Peace Be Upon You
In 1988, I went into my local public library (in a progressive, university town), looking for information on Islam. I was very proud of my facility with the card catalog and I went straight for the “I’s.” Nothing. I went to a librarian who cheerfully led me back to the wall of cataloging drawers and guided me to “Mohammedanism.” Cataloging class was my chance to understand why that happened.
I didn’t know much about Islam at that moment in 1988 (hence my trip to the library), although if you’re a regular reader you know that I went on to convert. I was already inclined to look favorably on Islam. I took offense that in the Seattle of the Midwest, a major world religion would be referred to by such backwards terminology.
Finally, after cataloging, I understood that there was no way for paper to keep up with the world, and it took libraries a while (for a variety of reasons) to let go of card catalogs. I understood that to change Mohammedanism to Islam would have meant re-printing and swapping out hundreds if not thousands of cards in that single library alone. It wasn’t practical. It wasn’t working. But it took libraries awhile to reach a state where they could respond to the world as it changed and grew with them.

And here’s where things get tricky. How do we adjust now to the changing world? I’m not talking about for the public. That’s another discussion. I’m talking about the approach we take with one another: the values of the profession and how they are decided and communicated among library workers – formally or informally.
At the top of the profession, the values are on display at the conferences where we gather. The profession is almost always on the cutting edge of progressive ideology. At the vanguard.
And on the ground, in libraries both rural and urban all over my home state of Michigan and across the country, values may be different. Often, libraries are run and staffed by folks who didn’t go to library school. Who didn’t sign up for a progressive life view. And maybe they aren’t devoted to all of the ALA modernizations.
Changing terminology from Muhammadanism to Islam is a matter of accuracy, but not all decisions are as cut and dried.

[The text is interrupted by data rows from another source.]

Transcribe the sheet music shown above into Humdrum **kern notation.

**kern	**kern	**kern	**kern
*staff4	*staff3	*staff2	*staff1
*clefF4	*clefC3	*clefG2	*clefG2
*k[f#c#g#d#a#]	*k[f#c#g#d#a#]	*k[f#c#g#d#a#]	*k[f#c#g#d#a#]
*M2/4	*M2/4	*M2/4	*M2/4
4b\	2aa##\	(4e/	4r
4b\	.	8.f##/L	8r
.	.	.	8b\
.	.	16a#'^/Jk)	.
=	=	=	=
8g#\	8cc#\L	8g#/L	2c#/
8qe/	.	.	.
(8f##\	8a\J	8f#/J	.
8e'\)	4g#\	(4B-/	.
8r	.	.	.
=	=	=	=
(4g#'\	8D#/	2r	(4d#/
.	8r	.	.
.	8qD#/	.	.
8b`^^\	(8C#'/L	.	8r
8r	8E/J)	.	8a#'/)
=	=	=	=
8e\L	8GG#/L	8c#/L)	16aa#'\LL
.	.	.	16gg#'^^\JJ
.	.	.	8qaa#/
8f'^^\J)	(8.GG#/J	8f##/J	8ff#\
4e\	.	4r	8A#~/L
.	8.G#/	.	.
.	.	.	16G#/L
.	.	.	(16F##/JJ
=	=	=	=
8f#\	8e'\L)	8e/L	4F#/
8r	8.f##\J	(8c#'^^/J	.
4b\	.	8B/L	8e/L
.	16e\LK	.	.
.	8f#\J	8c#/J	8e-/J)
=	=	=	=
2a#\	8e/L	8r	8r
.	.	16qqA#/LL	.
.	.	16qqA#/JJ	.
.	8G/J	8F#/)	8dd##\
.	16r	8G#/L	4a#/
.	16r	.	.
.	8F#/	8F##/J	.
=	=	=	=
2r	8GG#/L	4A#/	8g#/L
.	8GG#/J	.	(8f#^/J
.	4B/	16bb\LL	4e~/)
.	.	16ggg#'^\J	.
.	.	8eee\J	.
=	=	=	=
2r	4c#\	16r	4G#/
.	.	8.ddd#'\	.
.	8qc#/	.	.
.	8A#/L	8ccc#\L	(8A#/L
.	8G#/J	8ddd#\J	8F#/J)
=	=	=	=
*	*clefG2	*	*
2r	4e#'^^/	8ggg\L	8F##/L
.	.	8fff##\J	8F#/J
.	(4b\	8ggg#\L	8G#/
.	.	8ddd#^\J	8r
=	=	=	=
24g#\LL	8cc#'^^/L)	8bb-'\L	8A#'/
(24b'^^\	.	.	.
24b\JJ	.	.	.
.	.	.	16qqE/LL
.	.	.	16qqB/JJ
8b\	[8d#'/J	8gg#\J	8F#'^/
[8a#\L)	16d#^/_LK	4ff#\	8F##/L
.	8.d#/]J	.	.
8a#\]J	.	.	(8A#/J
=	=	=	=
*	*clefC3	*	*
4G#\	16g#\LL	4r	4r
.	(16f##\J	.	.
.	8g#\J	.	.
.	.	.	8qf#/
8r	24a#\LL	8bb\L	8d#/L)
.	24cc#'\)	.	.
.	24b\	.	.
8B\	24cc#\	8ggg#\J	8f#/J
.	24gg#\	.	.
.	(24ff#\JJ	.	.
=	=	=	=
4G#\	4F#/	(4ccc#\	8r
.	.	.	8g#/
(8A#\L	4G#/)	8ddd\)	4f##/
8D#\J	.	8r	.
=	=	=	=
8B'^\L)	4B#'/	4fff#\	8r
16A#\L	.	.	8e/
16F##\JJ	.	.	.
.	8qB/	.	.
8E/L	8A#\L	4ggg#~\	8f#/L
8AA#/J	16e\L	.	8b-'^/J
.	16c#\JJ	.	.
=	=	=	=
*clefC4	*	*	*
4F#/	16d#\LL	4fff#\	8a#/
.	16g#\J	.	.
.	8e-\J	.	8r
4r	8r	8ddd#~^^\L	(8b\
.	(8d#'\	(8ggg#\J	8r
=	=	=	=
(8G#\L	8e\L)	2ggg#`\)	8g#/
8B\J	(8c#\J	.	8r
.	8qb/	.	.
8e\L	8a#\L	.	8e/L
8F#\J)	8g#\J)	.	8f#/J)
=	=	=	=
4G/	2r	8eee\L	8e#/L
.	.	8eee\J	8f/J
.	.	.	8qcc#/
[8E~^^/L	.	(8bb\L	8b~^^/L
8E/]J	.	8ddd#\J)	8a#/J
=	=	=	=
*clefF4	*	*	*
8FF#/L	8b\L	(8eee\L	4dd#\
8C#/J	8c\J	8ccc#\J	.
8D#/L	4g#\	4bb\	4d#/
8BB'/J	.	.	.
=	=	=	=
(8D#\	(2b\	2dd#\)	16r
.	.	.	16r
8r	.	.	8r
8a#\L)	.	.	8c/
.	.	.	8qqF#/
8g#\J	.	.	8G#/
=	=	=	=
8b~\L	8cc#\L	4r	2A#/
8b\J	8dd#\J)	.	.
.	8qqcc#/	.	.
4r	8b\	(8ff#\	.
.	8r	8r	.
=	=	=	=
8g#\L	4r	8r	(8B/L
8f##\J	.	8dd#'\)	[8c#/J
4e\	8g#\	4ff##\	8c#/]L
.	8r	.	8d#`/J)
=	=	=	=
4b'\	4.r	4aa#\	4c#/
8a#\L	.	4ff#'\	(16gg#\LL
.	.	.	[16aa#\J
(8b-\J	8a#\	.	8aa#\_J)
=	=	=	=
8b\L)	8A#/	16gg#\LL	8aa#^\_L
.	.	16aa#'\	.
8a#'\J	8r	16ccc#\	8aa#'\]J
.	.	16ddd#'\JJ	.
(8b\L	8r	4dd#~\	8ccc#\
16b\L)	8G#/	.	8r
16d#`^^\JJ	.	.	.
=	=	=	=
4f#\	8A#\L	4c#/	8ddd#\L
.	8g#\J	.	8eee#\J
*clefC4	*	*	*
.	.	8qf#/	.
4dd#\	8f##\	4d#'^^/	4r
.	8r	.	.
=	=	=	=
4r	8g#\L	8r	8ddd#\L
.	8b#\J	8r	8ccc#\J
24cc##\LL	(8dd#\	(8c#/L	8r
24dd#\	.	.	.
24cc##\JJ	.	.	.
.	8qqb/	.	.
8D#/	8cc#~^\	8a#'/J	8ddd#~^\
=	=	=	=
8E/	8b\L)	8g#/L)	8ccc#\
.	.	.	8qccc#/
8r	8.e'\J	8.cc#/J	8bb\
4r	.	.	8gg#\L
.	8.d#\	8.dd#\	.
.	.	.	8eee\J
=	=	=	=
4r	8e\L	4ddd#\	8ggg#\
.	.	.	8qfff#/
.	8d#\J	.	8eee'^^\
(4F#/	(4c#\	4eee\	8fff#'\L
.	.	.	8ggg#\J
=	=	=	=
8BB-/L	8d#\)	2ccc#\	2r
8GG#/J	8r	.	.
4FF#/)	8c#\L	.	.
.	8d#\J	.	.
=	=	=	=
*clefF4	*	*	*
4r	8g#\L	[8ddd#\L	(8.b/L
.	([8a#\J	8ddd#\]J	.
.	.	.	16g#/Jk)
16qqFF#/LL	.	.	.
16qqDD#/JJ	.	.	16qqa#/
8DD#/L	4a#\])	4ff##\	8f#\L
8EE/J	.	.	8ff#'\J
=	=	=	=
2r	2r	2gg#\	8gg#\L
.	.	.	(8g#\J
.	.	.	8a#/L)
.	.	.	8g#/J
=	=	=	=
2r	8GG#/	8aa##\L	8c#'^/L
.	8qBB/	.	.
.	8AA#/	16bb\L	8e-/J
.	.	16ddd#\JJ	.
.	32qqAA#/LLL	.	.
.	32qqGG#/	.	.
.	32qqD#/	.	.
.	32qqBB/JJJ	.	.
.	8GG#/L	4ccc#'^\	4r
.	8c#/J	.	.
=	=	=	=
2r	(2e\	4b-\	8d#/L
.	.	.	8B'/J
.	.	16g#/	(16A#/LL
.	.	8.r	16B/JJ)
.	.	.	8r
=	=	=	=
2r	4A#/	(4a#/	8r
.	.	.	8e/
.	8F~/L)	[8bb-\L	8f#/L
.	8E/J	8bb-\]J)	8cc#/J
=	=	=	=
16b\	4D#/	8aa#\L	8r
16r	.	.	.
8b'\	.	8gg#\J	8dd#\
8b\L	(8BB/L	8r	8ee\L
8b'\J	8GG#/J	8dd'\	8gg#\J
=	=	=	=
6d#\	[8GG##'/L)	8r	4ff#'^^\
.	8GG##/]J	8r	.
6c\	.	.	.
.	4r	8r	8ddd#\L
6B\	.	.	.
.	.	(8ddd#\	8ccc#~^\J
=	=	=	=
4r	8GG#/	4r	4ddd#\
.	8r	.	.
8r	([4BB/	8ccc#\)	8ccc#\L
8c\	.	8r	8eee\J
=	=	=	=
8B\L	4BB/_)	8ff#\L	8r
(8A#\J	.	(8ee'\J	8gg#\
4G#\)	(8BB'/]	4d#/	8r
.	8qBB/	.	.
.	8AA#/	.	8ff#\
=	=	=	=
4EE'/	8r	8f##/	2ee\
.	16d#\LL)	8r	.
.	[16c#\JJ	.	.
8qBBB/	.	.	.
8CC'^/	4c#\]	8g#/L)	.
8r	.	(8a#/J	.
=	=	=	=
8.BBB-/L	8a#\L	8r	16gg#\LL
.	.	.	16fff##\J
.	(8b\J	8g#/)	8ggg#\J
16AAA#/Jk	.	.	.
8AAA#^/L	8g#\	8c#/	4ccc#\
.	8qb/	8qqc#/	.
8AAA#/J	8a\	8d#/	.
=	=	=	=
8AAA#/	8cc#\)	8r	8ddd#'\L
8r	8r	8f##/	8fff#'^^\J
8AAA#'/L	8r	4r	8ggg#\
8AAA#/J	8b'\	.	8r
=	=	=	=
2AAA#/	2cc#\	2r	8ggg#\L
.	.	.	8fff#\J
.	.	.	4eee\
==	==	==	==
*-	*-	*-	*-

Perhaps a push for choosing pronouns and putting them on staff name badges is not common in their communities. And removing Laura Ingalls Wilder’s name from an award is difficult to explain after generations have loved her books and deemed them: “Safe reading.”
These folks direct and staff many of our nation’s libraries. Is it really kind, or wise, to alienate them? Or me? I’ll admit it: I’m not a progressive. And I am disinclined to swallow values that I haven’t chosen for myself.
Library workers are not all in the same place. But we all have the same public service to provide. I’m not saying that the profession needs to abandon its values.

I’m saying we need to make more room for each other, because we are companions in this.
The value I find most compelling today is the integrity of the written word. Not that we must agree with everything written, but we must learn to separate that which is written without regard for truth; worse; the is deliberately untrue so as to incite the reader to unwarranted feelings of rage or hatred. To separate that which can be read for education from that which is intended only to manipulate. And to teach our users to make those distinctions themselves.